Agora começou o jogo da ilusão. Jaimini estava sentado em silêncio mas sua mente ia para essa jovem senhora e sua beleza. Ele pensou com seus botões: “Seria bom passar a noite solitária convesando com ela. Assim ele bateu na porta e disse-lhe que estava frio fora e que seria bom ficar dentro.

Ela protestou, mas Jaimini forçou a entrada. Ele tentou falar com ela e olhava constantemente para ela, o que a desgostou. Lentamente seus sentidos cresciam poderosamente e ofuscavam sua consciência. Ele se aproximou dela e a tocou e lhe disse que ficassem juntos por uns momentos, para divertir-se e terem prazer.
 
Ela disse: "Você é um brahmachari, você não deveria pensar assim. Isso não está certo”. Cego de paixão ele tocou seus pés e pediu sua aprovação. Finalmente ela concordou, sob a condição de que ele se ajoelhasse como um cavalo. Então ela se sentaria em suas costas e ele daria sete voltas junto ao fogo sacrifical. Então poderia tê-la. Jaimini concordou. 
 
Enquanto Jaimini tentava andar como um animal com uma senhora sentada em suas costas, ela começou a murmurar o verso que Vyasa tinha ditado de manhã e que Jaimini tinha modificado: “Mesmo se os sentidos são poderosos, um homem de conhecimento não comete erro”. Ao escutar isso Jaimini se deu conta de sua própria fraqueza. Ele se levantou para deixá-la, porém seus dois fortes braços o agarraram e seguraram. Não eram os tentadores braços da jovem mas os braços de seu amado guru Vyasa.
 
Assim Vyasa ensinou a seu discípulo a verdade da vida e como estar sempre cuidadoso e atento em cada passo da vida. O guru transforma a vida do discípulo para torná-lo mais espiritual e mais precioso.

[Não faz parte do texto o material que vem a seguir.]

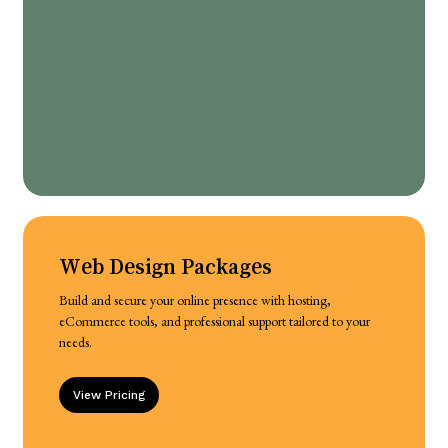
Web Design Packages
Build and secure your online presence with hosting,
eCommerce tools, and professional support tailored to your
needs.
View Pricing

Que as bençãos de Deus, de Vyasa e de todos os mestres divinos caiam sobre a vida de cada buscador espiritual e lhe dê o poder de alcançar o objetivo da vida. Com abundância de paz, êxtase e alegria por ocasião de Guru Purnima, o Dia do Mestre. Deixe-nos oferecer a flor da devoção e do amor aos pés Divinos do Mestre e buscar sua orientação divina em cada passo de nossa vida.